Please use your thread to post your research topic as either an abstract or research question. See December 18th readings. Additionally, please comment on at least two other research topics on what you think is clear or unclear and if you believe the topic is too broad or too narrow.

Then, using the feedback you recieived from your peers in your discussion board thread and your own further reflection about what makes a good research question, rewrite your research question. Include a short description of why you made the changes  you did, any response to your peers' comments, questions to follow up on, etc.

Primary Sources / Carl Joseph

Primary sources are the 'raw data' of research.  In order to transform this data in knowledge, it must be synthesized and not merely summarized.  Read the Carl Joseph documents copied from the collections of the University Archives.   Based on the documents, write a 2-3 page biography of Carl Joseph.  Include as much information as you are able to ascertain based upon the documents you have read.

Ethics Case Study (Intersession)

Read over your assigned ethics case study.

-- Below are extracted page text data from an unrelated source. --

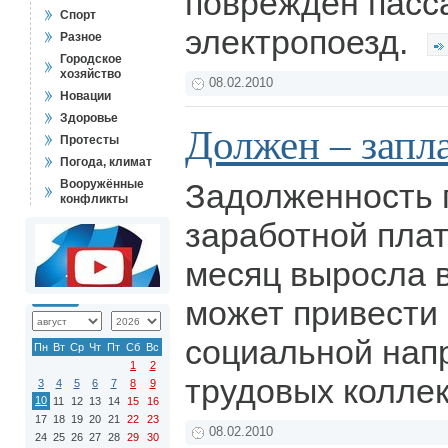
поврежден пасс
Спорт
электропоезд.
Разное
Городское
хозяйство
08.02.2010
Новации
Здоровье
Должен – запл
Протесты
Погода, климат
Вооружённые
Задолженность 
конфликты
заработной пла
месяц выросла в
может привести
социальной нап
Пн
Вт
Ср
Чт
Пт
Сб
Вс
1
2
трудовых колле
3
4
5
6
7
8
9
10
11
12
13
14
15
16
17
18
19
20
21
22
23
08.02.2010
24
25
26
27
28
29
30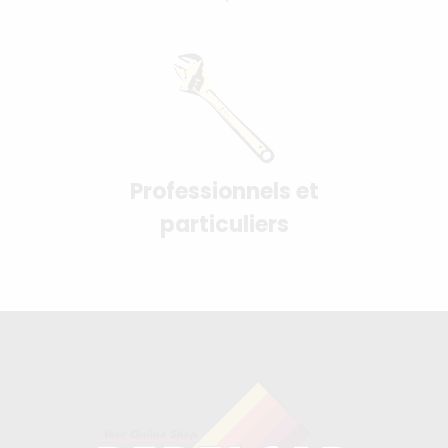
Professionnels et
particuliers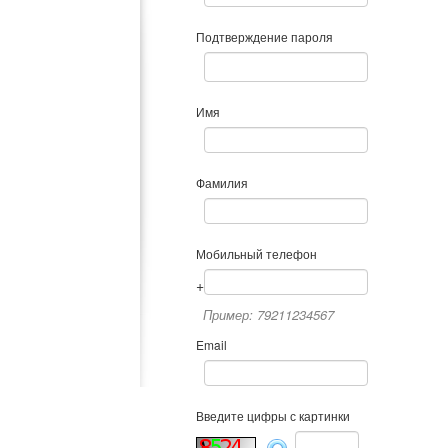
Подтверждение пароля
Имя
Фамилия
Мобильный телефон
+
Пример: 79211234567
Email
Введите цифры с картинки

With your partner, write a one-page paper discussing the ethical issues at stake in the situation and decide on ethical courses of action that could be taken to resolve the issues.  Discuss as well how the situation could possibly have been avoided in the first place.

All members of the group will turn in the same response and receive the same grade for this assignment, so creating drafts and peer-editing are encouraged!

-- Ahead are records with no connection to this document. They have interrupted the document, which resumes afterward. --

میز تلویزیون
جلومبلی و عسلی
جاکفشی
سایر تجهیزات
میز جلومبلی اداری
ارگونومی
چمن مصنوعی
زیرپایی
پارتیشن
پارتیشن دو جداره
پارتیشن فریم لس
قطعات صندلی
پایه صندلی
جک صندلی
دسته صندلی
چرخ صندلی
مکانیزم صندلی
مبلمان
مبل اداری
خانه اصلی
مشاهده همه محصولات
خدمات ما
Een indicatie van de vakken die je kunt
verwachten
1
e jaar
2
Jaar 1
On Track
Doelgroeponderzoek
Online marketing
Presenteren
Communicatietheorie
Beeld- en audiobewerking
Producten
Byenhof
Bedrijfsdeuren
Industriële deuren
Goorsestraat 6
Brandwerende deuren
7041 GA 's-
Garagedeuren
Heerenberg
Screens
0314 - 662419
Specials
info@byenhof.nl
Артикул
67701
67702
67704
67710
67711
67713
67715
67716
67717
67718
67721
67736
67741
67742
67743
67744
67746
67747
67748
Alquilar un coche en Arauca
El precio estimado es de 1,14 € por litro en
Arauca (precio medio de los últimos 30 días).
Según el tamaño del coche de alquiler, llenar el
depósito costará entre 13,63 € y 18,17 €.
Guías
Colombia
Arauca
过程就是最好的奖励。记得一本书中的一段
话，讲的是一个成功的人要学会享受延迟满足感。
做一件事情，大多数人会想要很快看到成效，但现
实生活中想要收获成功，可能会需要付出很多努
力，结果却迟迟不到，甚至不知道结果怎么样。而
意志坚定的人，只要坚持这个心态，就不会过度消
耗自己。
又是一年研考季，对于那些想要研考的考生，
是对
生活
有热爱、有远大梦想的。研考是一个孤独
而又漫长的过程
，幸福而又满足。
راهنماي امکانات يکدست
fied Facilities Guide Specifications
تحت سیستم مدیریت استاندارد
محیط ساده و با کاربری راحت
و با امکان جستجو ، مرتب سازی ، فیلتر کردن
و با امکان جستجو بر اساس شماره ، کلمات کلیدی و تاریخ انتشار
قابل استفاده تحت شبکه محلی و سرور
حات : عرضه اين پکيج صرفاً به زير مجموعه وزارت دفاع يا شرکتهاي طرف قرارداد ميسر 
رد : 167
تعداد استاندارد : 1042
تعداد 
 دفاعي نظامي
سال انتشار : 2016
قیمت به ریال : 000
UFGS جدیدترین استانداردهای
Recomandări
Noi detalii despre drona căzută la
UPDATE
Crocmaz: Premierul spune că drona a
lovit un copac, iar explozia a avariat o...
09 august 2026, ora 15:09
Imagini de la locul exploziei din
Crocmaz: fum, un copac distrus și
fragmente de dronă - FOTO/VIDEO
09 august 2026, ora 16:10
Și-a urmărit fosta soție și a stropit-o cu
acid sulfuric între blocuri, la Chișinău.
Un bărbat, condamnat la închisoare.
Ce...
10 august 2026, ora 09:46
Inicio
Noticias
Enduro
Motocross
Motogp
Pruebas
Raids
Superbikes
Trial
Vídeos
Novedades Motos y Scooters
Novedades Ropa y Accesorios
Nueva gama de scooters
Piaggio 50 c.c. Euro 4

Open Access & Traditional Journals

Find two journals in your research area that you could publish in: one of which is published using an open access model, one of which is using a more traditional subscription-based model.  For each journal give:

  • The journal's title
  • A link to the journal's web page
  • The cost of an annual subscription (for an individual or institution/library) and/or the cost of submitting an article for publication (sometimes called an Article Processing Charge)
  • The journal's Impact Factor, if available

Digital Divides Presentations (Intersession)

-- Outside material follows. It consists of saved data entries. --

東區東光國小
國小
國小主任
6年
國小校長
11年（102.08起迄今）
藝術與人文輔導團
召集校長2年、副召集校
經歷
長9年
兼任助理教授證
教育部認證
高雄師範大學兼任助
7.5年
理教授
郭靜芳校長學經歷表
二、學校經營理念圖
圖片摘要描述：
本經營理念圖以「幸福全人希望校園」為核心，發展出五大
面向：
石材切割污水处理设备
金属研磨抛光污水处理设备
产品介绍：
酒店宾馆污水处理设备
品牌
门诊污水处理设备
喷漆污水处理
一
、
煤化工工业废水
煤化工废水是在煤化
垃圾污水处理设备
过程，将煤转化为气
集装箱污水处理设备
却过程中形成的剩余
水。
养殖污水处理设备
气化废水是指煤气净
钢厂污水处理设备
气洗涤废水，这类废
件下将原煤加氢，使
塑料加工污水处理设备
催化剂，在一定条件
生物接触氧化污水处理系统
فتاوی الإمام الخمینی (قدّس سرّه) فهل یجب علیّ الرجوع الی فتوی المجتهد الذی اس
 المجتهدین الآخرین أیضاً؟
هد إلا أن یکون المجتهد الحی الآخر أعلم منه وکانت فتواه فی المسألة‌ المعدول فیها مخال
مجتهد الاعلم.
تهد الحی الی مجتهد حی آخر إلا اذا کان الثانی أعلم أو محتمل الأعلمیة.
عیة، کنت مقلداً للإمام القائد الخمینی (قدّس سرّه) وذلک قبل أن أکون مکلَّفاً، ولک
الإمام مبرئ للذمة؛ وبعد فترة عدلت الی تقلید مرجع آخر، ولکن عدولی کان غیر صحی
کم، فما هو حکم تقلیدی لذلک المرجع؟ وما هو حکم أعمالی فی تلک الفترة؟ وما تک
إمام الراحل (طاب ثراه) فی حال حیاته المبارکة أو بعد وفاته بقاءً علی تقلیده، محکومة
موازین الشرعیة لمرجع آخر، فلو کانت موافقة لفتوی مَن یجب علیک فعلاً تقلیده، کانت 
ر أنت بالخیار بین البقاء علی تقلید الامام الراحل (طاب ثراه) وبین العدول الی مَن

Read the assigned readings on your aspect of the demographics of information inequity and post a summary to the discussion board thread on your topic.  This summary should be a MINIMUM of 1000 words.  Then, after all threads have their summaries, read your classmates' threads and post intersections you see between your 'digital divide' and theres:  do they have a common cause?  a common solution?  does one divide tend to co-occur with another, and why?

Media Assignment

Find 3-4 different articles or broadcasts on the same topic or event from each of the following types of media

  • a newspaper,
  • a television or radio broadcast news,
  • a blog not associated with a mainstream media outlet.
  • an international news source (this item can count as one of the above media types).

Turn in copies of all articles or link to video.  Analyze and contrast the news reports in terms of how they reported on or reacted to the event, if they took a biased or slanted approach, and your judgments of their credibility.  Back up your analysis with quotations from the sources.

Citations Assignment

Scholarship does not exist in a vacuum, but is a conversation carried out between researchers, sometimes over the course of many years.  Cited references in scholarly communication are a means of tracing this conversation and linking together thoughts on a particular subject.  This assignment will allow you to analyse how you might use your current research as a starting point for further research forward or backward in this chain.

Using the materials (books, journal articles, etc.) that you have collected to date, do both of the following

  • find one article that you would like to follow up on to see if it was cited elsewhere.  Why is this article important to you to follow up on?  Has it been cited since publication?  If so, how did the citing authors use the original work?  If not, why do you think it hasn't been cited?
  • find a reference in the reference list or bibliography of one of your materials that you would like to follow up on.  Why do you want to trace this citation back?  What new information will it bring to your research?